New Zealand is facing an electricity generation crisis due to low hydro-lake levels, with power blackouts becoming more
likely on the West Coast as Trustpower prepares to shut down its generating stations. Maree Howard reports.
Trustpower spokesman Graeme Purches told Scoop this morning that the company would shut down its Dillams, Arnold, and
Wahapo stations if there was no rain within the next 24 to 48 hours.
"The real problem is that Transpower has been requiring us to continue generating electricity on the Coast to maintain
the stability of the national grid, If that requirement was not made then we could have balanced our generation more
easily," he said.
As a result, Trustpower is currently pumping mud and some systems are being turned off.

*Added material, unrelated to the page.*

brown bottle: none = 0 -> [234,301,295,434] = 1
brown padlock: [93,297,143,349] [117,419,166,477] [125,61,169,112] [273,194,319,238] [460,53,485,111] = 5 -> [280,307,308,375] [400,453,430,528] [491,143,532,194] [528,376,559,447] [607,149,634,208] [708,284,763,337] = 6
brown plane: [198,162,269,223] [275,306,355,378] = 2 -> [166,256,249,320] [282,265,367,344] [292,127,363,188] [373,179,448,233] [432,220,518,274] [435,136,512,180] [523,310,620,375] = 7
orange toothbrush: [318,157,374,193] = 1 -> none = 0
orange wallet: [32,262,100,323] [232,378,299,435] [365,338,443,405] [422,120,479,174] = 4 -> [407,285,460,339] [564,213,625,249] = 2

"There will be a very heavy load control and it may reach the point of rolling outages," he said.
"This highlights the need for some more generation over there (West Coast) to reduce the risk."
Mr Purches said that if a proposed new hydro dam on the Arnold River had been given approval it would have been used to
minimise power shortages at peak times.
Trustpower has been seeking approval from the Government for a new 60-megawatt scheme for more than 18 months but, so
far, approval has been withheld by the lead Ministers, apparently for ecological and conservation reasons.

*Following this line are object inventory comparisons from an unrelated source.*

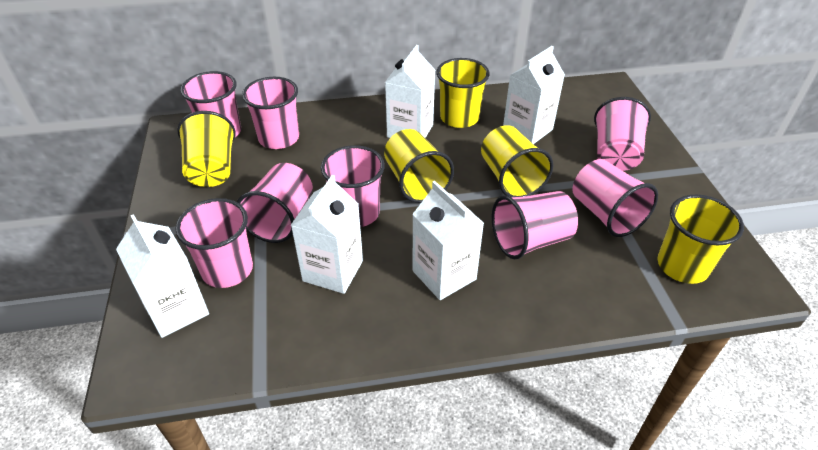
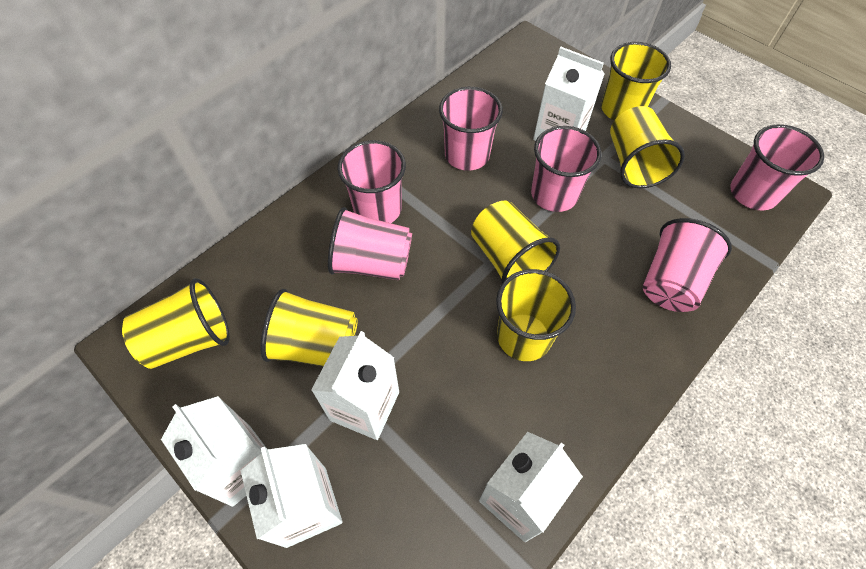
pink cup: [175,198,253,288] [180,71,241,137] [237,163,313,243] [242,77,299,149] [321,145,385,227] [492,191,578,260] [572,159,658,237] [594,97,651,171] = 8 -> [328,207,412,280] [338,140,406,223] [439,87,503,171] [531,126,601,212] [643,218,732,312] [731,124,824,210] = 6
yellow cup: [177,111,236,187] [384,129,454,203] [436,58,490,128] [481,125,553,197] [658,195,744,284] = 5 -> [122,278,230,369] [261,289,358,366] [471,200,560,283] [496,269,576,361] [601,42,671,120] [610,106,685,188] = 6

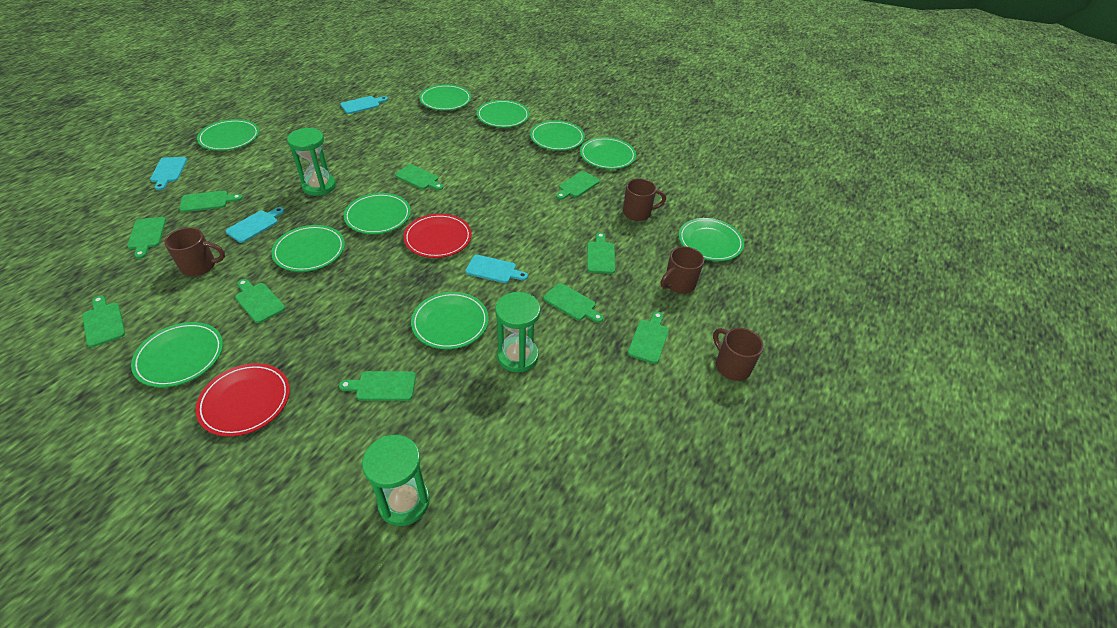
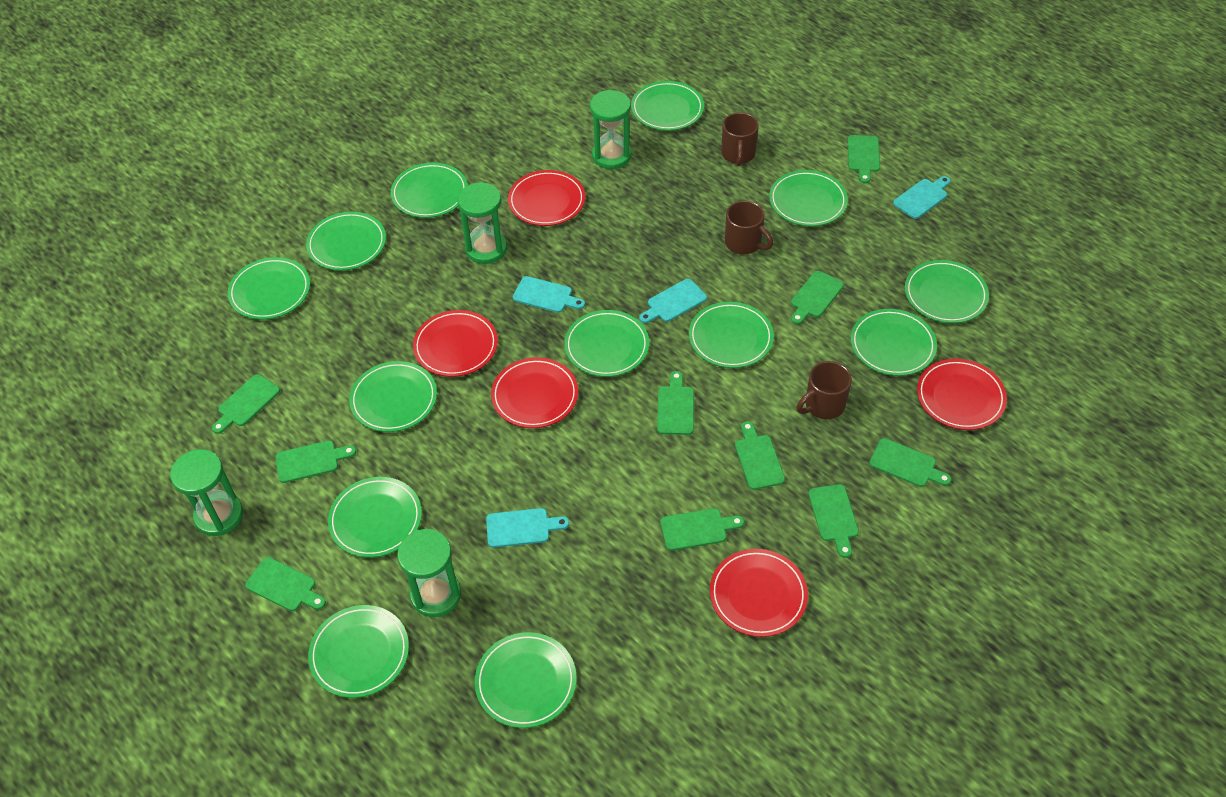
brown mug: [164,227,225,276] [623,178,666,221] [661,246,704,294] [713,328,763,381] = 4 -> [721,112,759,166] [725,201,773,255] [797,361,852,419] = 3
green hourglass: [287,128,336,196] [362,435,430,526] [495,292,541,373] = 3 -> [170,449,243,536] [397,529,461,617] [458,182,507,264] [590,90,631,169] = 4
green plate: [131,322,223,387] [197,119,259,151] [271,225,345,272] [344,193,411,234] [411,292,489,349] [419,84,471,111] [477,100,530,128] [530,120,585,151] [580,137,636,169] [679,218,744,261] = 10 -> [228,257,310,320] [306,212,386,271] [308,605,409,698] [328,477,422,558] [349,361,437,432] [391,163,468,218] [475,632,576,728] [564,310,649,377] [631,81,704,131] [689,302,774,368] [769,170,848,226] [851,309,937,376] [905,260,989,323] = 13
red plate: [195,363,290,437] [403,214,472,258] = 2 -> [413,310,498,377] [491,357,578,428] [508,170,585,226] [710,549,808,637] [917,359,1007,430] = 5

New power generation plants have been mooted on the West Coast for many years. The current and previous governments have
denied approvals in one historic case, Westport, because of the habitat of a snail.

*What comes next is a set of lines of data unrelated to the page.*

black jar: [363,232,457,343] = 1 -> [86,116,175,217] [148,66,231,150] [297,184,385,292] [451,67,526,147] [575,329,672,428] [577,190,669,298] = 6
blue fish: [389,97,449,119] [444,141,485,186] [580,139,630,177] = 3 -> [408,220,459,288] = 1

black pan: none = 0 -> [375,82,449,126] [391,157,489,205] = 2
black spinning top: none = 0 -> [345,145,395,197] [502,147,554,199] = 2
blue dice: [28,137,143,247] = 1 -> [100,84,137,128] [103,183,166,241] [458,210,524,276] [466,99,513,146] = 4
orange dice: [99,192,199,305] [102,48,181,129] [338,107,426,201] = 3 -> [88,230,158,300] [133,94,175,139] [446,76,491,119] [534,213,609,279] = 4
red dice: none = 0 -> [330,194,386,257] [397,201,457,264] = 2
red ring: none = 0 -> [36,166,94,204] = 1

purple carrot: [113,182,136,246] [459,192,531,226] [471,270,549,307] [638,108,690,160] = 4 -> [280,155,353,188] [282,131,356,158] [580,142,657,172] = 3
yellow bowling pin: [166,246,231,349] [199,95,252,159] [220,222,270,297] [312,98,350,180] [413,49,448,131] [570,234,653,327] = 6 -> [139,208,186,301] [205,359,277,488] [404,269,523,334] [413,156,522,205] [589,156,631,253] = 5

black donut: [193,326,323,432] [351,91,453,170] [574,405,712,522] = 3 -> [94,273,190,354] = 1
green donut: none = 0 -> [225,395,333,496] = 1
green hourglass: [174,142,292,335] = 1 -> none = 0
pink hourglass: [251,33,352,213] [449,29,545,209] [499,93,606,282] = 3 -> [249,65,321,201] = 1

The Christchurch Press editorial this morning says "Giving more power to the people has been a goal of successive
electricity reformers. Time and again they lauded the more-market model as the panacea for New Zealand's power problems.
Now the architects of this model must acknowledge that they were wrong."
The power generation troubles intensify a situation already at crisis-point for the electricity industry and consumers,
who are just now coming to terms with record wholesale electricity prices throughout the country.
Prices are currently hovering around $1 per kilowatt-hour whereas, in normal circumstances, they are around 5 cents per
There are reports that some businesses are shutting down export production and one supermarket owner is having to borrow
money to pay for higher electricity prices.